◆ Problem requirements
The records below hold a stretch from the line with "right hip: (154, 430)" through the line with "left wrist: (297, 376)"; return exactly those lines, ends included, and nothing more.
::::::::
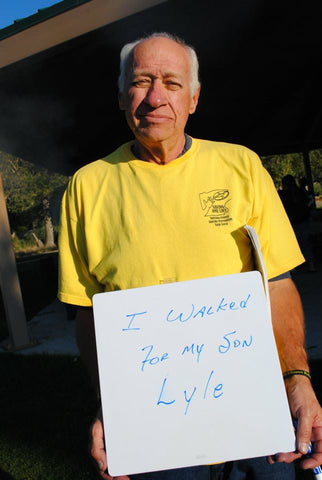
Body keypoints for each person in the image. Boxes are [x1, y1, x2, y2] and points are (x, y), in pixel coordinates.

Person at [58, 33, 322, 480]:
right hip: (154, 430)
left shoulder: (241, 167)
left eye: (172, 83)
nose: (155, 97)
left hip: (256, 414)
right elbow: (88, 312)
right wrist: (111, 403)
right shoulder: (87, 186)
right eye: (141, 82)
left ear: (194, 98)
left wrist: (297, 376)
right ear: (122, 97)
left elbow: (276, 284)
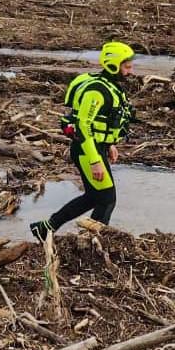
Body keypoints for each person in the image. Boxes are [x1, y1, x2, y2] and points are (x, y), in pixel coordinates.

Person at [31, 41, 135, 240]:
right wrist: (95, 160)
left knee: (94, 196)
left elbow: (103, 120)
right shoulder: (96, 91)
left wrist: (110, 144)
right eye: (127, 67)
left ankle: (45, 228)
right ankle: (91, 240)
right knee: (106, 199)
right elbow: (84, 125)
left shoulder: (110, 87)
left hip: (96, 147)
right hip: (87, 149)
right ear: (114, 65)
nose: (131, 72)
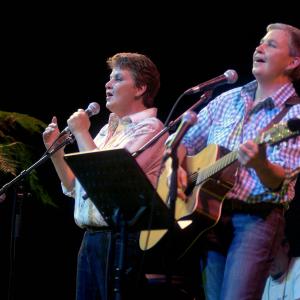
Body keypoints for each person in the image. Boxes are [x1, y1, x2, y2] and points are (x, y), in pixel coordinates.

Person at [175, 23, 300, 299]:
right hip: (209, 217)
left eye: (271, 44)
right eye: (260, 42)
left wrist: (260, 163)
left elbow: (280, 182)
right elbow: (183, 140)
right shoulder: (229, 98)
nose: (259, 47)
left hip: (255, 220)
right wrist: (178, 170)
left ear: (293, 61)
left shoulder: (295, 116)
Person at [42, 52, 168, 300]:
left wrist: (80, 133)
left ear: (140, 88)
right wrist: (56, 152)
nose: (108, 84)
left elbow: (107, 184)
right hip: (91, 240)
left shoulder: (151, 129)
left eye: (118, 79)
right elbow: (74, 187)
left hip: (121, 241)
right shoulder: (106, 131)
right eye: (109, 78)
::::::::
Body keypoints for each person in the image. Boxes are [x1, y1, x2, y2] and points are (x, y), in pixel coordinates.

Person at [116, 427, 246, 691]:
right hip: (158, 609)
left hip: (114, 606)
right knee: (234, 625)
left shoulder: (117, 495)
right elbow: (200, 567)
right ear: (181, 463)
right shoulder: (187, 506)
::::::::
◆ Problem solution
right hip: (154, 430)
left shoulder: (241, 167)
left eye: (172, 83)
nose: (155, 97)
left hip: (256, 414)
right elbow: (88, 312)
right wrist: (111, 403)
right shoulder: (87, 186)
right eye: (141, 82)
left ear: (194, 98)
left wrist: (297, 376)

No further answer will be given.